American Challenger to be refloated and removed

David Briggs
The shipwreck of the American Challenger exposed a loophole when the owner couldn’t pay for the recovery and no public agency had a funding source set aside for such events. After four months, the federal government stepped up to remove the pollution threat and salvagers are crafting a plan to remove the vessel later this summer.   
07/07/2021

The shipwrecked fishing vessel that has sat on the rocks north of Dillon Beach since March 6 will be refloated and demolished later this summer, a coalition of agencies announced last week. The plan, which utilizes funding from the Environmental Protection Agency, consists of strategically filling interior spaces in the 90-foot American Challenger with expanding foam to create buoyancy, then pulling the vessel by tugboat. Crews have already patched the steel hull and installed cameras and accelerometers onboard. Global Diving and Salvage was hired for the removal, and Lind Marine will handle the disposal at its Vallejo facility, California Fish and Wildlife spokesman Eric Laughlin said; detailed technical plans and a date have not been set.
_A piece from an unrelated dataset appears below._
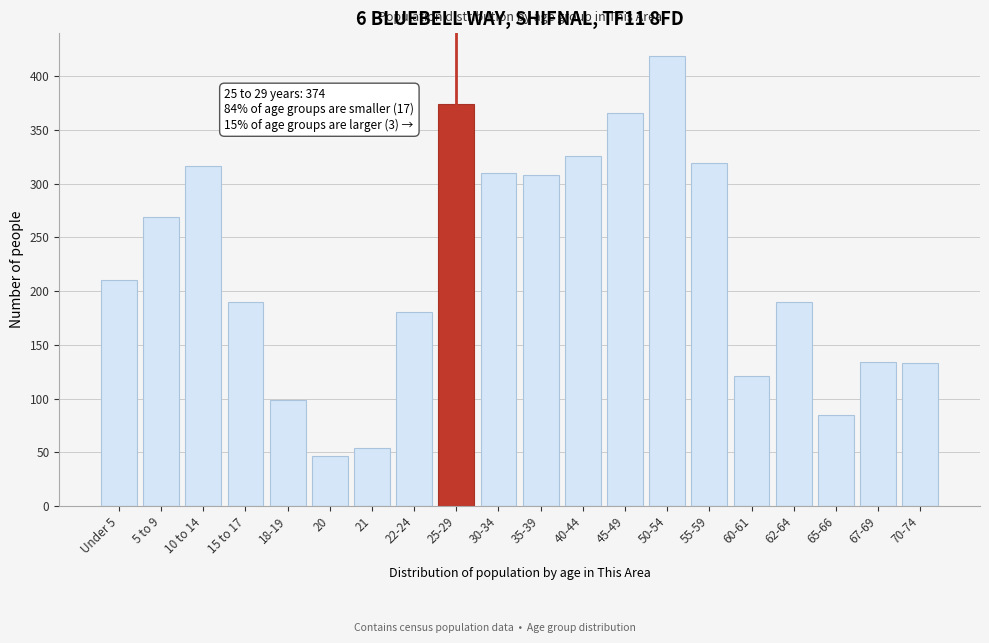

What is the sum of all values?

4451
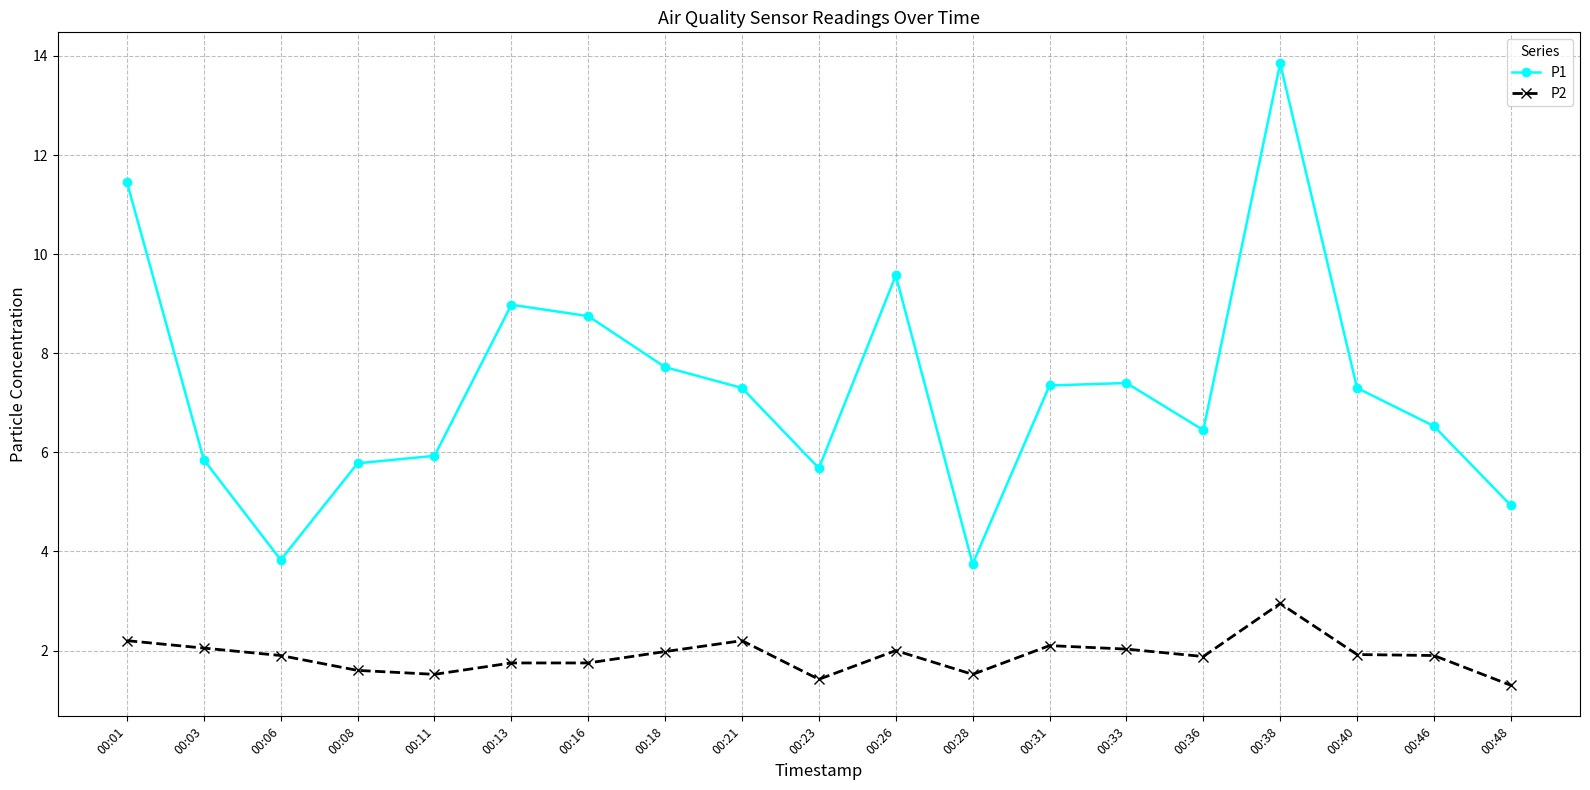

At which label does P2 reach its peak?

00:38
The derelict boat was on its way from the Puget Sound to a salvage yard in Mexico when its towline broke. A Coast Guard cutter couldn’t save it from crashing into the shoreline, where it lodged among rocks and waves. Oil sheening was spotted in the vicinity, and containment boom was deployed in Tomales Bay. The boat had the capacity to hold as many as 29,000 gallons of petroleum, but the 17 tanks were mostly drained for the trip south. About 650 gallons of oil-water mix and seven cubic yards of petroleum-contaminated debris were recovered on board. Crews also removed a generator, hydraulic fluid, batteries, fire extinguishers and the tow line. The shipowner did not have the financial means or insurance to recover the boat, leaving it to sit for four months in the Greater Farallones National Marine Sanctuary while a coalition of agencies—the Marin County Sheriff’s Office, the Coast Guard, the E.P.A., the National Oceanic and Atmospheric Administration and California Department of Fish and Wildlife’s Office of Spill Prevention and Response—sought funding. The E.P.A. will cover salvage and disposal costs estimated at $1 million, and the federal Oil Spill Liability Trust Fund will cover the expense of removal, which will be estimated after the operational plan is developed.